Burkinabe junta’s security strategy of recruiting cheap militiamen backfires — NYT report
By arming civilians who are poorly trained and have little to no respect for human rights, Burkina Faso’s junta-led government has brought the West African nation that once prided itself on tolerance and peaceful interethnic relations to the brink of civil war, says a latest report by The New York Times (NYT).
A West Africa correspondent for The New York Times, based in Dakar, Senegal, traveled across northern Ivory Coast to document the violence faced by nearly 150,000 people who fled neighboring Burkina Faso that, as he reports, is “now home to one of the deadliest conflicts in West Africa”. Since seizing power in a coup in 2022, the junta leader, Capt. Ibrahim Traoré, has escalated a war against Islamist insurgents that has seen tens of thousands of people killed and nearly three million others displaced. To strengthen the country’s embattled military, the junta-led government recruited tens of thousands of men into a civilian militia, known as the Volunteers for the Defense of the Homeland, who are tasked with protecting communities against the insurgents.

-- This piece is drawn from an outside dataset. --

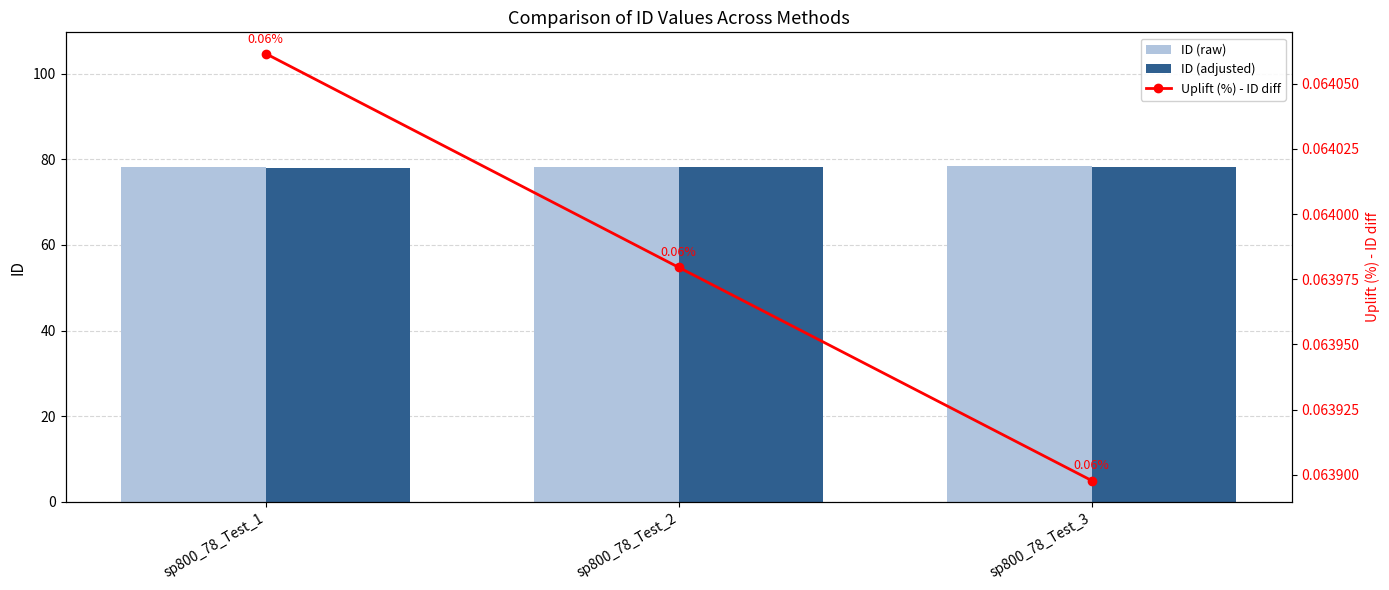

Which has a higher value, sp800_78_Test_3 or sp800_78_Test_2?

sp800_78_Test_3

According to the NYT report, under Captain Traoré, the civilian militia has “spread unchecked violence and pitted local populations against each other, with minority ethnic groups being brutally targeted in what some analysts fear will lead to a civil war.” Data compiled by the Armed Conflict Location & Event Data Project show that acts of violence against local populations involving militiamen have more than doubled since Traoré’s coup. The militiamen are accused of having carried out executions, forced disappearances or looting every six days on average, the data shows. Burkina Faso’s government did not respond to a request for comment.